# Is it worth keeping?



## lehatche (Jul 26, 2004)

I have just come into an Apple Power Mac 5200/75/LC and was wondering if it worth keeping? Does it have any real money value? it appears to work ok. I have only dealt with PC's. Any Ideas? Thanks!


----------



## etaf (Oct 2, 2003)

http://www.everymac.com/systems/apple/powermac/stats/powermac_5200_75lc.html

remember Apple specs do not compare to IBMPC specs - so a comaprable IBMPC would need a much higher spec.

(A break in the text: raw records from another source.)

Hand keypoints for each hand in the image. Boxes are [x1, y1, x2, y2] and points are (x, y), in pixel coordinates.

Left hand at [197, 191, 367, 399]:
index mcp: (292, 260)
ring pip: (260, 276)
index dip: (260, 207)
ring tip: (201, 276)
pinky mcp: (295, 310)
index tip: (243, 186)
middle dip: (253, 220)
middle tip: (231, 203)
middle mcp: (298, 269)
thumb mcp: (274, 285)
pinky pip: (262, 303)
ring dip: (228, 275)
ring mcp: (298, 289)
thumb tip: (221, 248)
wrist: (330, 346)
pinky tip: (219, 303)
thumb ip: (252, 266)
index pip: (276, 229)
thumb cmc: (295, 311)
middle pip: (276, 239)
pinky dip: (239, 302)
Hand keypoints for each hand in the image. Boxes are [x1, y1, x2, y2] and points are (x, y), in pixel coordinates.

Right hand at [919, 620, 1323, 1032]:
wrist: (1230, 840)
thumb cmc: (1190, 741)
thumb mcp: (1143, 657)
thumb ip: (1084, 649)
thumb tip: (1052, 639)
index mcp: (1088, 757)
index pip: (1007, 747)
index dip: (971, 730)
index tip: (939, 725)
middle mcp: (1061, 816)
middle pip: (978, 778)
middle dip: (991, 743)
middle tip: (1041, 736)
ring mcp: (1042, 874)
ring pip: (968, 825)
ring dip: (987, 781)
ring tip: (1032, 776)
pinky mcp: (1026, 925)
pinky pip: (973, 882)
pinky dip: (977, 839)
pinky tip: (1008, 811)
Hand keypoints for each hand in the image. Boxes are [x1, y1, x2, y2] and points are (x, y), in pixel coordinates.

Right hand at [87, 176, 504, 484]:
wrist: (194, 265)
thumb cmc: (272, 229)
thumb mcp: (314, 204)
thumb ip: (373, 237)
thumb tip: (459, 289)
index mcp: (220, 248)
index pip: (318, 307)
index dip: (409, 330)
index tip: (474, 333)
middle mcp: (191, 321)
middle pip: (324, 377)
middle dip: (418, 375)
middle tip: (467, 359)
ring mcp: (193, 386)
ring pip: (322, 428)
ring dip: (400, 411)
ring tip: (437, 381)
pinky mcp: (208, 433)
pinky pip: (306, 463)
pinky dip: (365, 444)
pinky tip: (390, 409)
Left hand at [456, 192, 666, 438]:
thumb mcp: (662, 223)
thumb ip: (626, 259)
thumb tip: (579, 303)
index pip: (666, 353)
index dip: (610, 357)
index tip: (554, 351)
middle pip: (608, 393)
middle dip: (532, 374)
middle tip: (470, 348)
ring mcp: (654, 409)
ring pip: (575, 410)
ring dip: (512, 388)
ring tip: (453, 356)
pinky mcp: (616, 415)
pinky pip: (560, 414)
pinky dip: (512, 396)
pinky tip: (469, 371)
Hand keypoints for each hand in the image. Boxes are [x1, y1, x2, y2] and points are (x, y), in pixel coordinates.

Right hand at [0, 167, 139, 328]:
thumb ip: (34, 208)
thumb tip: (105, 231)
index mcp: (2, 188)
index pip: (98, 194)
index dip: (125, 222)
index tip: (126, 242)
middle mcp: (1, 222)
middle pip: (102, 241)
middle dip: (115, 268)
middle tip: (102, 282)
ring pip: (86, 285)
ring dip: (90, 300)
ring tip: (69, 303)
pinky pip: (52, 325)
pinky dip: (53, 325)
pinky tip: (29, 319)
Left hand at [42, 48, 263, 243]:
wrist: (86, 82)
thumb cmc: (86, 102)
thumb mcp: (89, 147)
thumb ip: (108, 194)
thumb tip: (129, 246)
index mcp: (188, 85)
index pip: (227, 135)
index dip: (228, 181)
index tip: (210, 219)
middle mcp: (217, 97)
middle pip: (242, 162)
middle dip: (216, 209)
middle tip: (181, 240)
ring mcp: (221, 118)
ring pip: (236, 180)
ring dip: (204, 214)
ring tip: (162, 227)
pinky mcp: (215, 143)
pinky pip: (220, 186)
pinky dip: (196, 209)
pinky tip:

however, i dont think it has any value - other then to someone who wants that model - maybe for training purposes to play with macsoftware or play with machardware


----------



## I Fix 4 U (Jul 19, 2004)

do you live anywhere in louisiana? my friend is obsessed with macs. He'd be happy to have any mac, doesn't care how old.


----------



## emoxley (Jan 6, 2004)

Very nice mac...........just very slow, by today's standards. Still, a very stable machine.
You said it's still working fine? Do you have any PC's that old, that are still working fine?


----------



## MSY-Houston (Dec 5, 2004)

If the computer is working, it's worth something to someone. If you can't sell it, consider donating it to a school. Many schools use Apple computers, and there are way too many districts that cannot afford to get any computers. Even if all they do is hook it up to the Internet in a library, that will help kids.

Do a Google search on the words: donate computer


----------



## I Fix 4 U (Jul 19, 2004)

well, if u live near louisiana i know my friend would love it. His house is chock-fulla macs.


----------



## MSY-Houston (Dec 5, 2004)

If you want to sell it, check out craigslist.org or ebay.


----------